── Given entries ──

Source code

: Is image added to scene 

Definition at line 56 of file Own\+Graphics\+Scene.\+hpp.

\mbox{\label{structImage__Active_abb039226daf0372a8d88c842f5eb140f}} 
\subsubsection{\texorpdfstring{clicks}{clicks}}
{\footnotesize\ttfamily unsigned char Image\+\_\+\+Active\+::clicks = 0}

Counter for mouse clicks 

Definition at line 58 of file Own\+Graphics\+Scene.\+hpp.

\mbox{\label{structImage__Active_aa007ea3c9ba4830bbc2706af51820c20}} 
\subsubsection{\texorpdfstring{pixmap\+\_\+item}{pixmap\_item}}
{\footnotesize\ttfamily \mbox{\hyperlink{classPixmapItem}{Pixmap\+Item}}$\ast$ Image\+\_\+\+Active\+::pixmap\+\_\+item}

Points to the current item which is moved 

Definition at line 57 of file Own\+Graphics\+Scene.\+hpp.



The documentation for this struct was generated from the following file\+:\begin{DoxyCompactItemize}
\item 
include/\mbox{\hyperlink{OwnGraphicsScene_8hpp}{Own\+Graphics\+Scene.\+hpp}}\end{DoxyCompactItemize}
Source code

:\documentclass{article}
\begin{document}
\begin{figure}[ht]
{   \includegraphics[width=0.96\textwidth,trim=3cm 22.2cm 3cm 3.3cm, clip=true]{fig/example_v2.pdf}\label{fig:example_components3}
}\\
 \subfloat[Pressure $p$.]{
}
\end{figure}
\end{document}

───

• Task prompt
From the records above, give again exactly the lines running from the line with "added to scene" to the line with "Definition at line 57", inclusive.

• Solution for this exercise
: Is image added to scene 

Definition at line 56 of file Own\+Graphics\+Scene.\+hpp.

\mbox{\label{structImage__Active_abb039226daf0372a8d88c842f5eb140f}} 
\subsubsection{\texorpdfstring{clicks}{clicks}}
{\footnotesize\ttfamily unsigned char Image\+\_\+\+Active\+::clicks = 0}

Counter for mouse clicks 

Definition at line 58 of file Own\+Graphics\+Scene.\+hpp.

\mbox{\label{structImage__Active_aa007ea3c9ba4830bbc2706af51820c20}} 
\subsubsection{\texorpdfstring{pixmap\+\_\+item}{pixmap\_item}}
{\footnotesize\ttfamily \mbox{\hyperlink{classPixmapItem}{Pixmap\+Item}}$\ast$ Image\+\_\+\+Active\+::pixmap\+\_\+item}

Points to the current item which is moved 

Definition at line 57 of file Own\+Graphics\+Scene.\+hpp.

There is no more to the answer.